Infine, i giudici di legittimità evidenziano che “… sul tema della prevedibilità, costituiscono nodi ancora irrisolti quelli relativi alla portata dell’interpretazione giurisprudenziale, alla struttura del giudizio di prevedibilità, al parametro al quale esso deve essere ancorato – cioè se si debba fare riferimento ad un criterio soggettivo, ritagliato sull’agente concreto, ovvero ad un criterio oggettivo-, all’oggetto del giudizio di prevedibilità, al “quantum di prevedibilità” – necessario per assurgere a salvaguardia delle esigenze garantistiche della rimproverabilità soggettiva e della colpevolezza; al di là delle questioni indicate, tuttavia, è stato acutamente osservato in dottrina, il principio di prevedibilità opera “come un indicatore di direzione, come una fondamentale esigenza del sistema”, come espressione “di una forte esigenza di stabilità ed uniformità del prodotto normativo risultante dall’integrazione tra fonte legislativa e fonte giurisprudenziale nella norma “vivente”.

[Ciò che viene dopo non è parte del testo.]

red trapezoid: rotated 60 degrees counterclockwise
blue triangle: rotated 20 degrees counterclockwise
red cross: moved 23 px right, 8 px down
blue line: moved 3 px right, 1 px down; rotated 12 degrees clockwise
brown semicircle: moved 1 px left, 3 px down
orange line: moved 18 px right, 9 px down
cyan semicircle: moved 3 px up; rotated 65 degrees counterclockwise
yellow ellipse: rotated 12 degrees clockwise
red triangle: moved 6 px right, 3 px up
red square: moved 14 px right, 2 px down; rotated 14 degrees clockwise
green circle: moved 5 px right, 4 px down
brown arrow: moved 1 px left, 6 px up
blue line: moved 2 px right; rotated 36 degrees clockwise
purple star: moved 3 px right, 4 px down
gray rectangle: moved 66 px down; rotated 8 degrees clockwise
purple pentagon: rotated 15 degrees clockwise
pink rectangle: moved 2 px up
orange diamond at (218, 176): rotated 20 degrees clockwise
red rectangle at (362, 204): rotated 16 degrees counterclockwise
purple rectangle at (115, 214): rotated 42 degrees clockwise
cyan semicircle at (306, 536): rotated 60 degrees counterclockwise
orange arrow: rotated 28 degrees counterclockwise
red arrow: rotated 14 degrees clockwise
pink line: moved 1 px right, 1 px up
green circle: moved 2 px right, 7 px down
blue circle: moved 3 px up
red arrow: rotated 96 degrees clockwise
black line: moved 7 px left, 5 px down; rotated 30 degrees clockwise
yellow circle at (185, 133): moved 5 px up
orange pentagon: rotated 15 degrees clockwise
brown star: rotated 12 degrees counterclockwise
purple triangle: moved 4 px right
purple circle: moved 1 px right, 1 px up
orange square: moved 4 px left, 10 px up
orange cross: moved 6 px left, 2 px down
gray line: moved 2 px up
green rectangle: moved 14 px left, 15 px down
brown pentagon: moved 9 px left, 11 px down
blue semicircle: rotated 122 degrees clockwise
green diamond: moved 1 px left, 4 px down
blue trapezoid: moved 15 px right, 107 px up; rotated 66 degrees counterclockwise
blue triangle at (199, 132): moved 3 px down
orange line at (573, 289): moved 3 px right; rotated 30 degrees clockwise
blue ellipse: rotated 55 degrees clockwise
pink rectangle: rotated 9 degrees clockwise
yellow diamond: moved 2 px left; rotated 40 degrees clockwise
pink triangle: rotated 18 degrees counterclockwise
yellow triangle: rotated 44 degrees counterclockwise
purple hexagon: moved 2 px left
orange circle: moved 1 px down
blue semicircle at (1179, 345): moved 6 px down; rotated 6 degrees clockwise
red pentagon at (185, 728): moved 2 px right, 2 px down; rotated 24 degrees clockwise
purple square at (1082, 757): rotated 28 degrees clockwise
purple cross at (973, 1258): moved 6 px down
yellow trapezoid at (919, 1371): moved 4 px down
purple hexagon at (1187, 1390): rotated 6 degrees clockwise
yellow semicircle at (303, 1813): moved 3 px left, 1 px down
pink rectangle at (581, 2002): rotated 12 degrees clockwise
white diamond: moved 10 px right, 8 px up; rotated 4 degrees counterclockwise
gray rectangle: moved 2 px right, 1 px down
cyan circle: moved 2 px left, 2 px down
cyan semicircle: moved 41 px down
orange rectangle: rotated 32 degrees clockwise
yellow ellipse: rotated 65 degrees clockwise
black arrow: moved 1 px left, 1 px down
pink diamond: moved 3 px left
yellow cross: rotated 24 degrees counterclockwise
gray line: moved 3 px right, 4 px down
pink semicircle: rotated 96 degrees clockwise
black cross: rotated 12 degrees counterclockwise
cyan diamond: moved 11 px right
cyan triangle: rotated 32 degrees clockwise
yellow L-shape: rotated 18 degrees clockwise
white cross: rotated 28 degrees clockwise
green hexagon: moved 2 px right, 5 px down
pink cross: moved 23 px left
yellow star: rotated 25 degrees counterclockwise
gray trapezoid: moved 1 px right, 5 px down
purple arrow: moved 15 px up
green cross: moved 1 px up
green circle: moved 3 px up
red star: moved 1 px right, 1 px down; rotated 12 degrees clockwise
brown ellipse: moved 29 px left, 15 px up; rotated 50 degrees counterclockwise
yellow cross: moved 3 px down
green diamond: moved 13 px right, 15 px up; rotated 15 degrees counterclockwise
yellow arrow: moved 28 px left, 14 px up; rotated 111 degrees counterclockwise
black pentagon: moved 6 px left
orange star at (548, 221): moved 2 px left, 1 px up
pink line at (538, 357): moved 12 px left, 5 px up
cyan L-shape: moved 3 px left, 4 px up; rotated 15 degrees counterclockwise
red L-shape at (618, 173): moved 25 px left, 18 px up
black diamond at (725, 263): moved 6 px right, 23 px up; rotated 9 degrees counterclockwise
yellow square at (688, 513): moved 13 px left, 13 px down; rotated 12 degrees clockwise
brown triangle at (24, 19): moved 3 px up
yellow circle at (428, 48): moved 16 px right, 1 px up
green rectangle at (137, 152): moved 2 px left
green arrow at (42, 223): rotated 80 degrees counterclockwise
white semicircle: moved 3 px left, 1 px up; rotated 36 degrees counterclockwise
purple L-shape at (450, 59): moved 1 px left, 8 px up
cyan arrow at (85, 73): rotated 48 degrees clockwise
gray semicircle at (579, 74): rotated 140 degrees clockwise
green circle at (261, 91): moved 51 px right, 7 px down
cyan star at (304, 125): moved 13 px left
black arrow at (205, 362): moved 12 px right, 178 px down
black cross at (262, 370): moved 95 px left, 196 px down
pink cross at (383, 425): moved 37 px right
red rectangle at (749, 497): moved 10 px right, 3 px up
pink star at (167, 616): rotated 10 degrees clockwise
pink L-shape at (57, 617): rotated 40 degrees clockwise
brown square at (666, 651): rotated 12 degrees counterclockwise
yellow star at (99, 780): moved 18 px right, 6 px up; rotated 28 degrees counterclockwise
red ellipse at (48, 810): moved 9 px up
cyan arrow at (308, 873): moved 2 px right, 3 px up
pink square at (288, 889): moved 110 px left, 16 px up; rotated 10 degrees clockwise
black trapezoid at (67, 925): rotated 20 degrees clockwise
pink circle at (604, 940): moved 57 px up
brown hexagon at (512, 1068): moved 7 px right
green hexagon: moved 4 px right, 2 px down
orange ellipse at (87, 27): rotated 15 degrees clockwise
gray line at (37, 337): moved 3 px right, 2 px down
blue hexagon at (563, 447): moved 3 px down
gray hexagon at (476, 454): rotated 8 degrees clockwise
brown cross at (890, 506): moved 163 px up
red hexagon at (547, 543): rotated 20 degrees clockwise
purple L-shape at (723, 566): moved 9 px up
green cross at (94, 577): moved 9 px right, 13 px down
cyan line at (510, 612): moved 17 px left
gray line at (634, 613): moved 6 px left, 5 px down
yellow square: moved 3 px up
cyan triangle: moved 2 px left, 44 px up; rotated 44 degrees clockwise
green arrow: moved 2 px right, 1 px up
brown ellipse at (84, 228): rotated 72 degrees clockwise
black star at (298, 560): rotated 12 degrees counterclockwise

Ciò che deve essere verificato, dal punto di vista della garanzia di cui all’art. 7 CEDU, è “se l’individuo potesse concretamente prevedere l’estensione interpretativa «sulla base delle indicazioni della giurisprudenza – giuste o sbagliate che fossero – nello stato in cui si trovava al momento della commissione del fatto”.
Il tema della prevedibilità non è distante da quello della conoscibilità del precetto, della prevedibilità del diritto penale – cioè della norma penale destinata ad operare nel caso concreto – e della colpevolezza, intesa come rimproverabilità soggettiva; il tema incide sul presupposto principale di ogni istanza di responsabilizzazione penale.
11. In tale contesto, non possono essere trascurati, in tema di colpevolezza, i principali passaggi argomentativi della sentenza della Corte costituzionale n. 364 del 1998 che ha pronunciato sulla questione di legittimità costituzionale dell’art. 5 cod. pen. affermandone l’illegittimità nella parte in cui non esclude dall’inescusabilità dell’ignoranza della legge penale, l’ignoranza inevitabile.
Ci si deve riferire alle fondamentali affermazioni della pronuncia che ha segnato l’affermazione del moderno principio costituzionale di colpevolezza, declinandone il fondamento per come delineato dalle disposizioni di cui agli artt. 2, 3, 25, comma secondo, 27, commi primo e terzo e 73, comma terzo, Cost. …”
Nel caso esaminato dalla Suprema Corte la giurisprudenza infatti aveva sempre ritenuto lecito l’ingresso nel sistema informatico in pendenza di una generica esigenza legata all’attività di lavoro. In seguito i giudici avevano mutato opinione, ritenendo lecito il solo accesso consentito in base ad una specifica esigenza.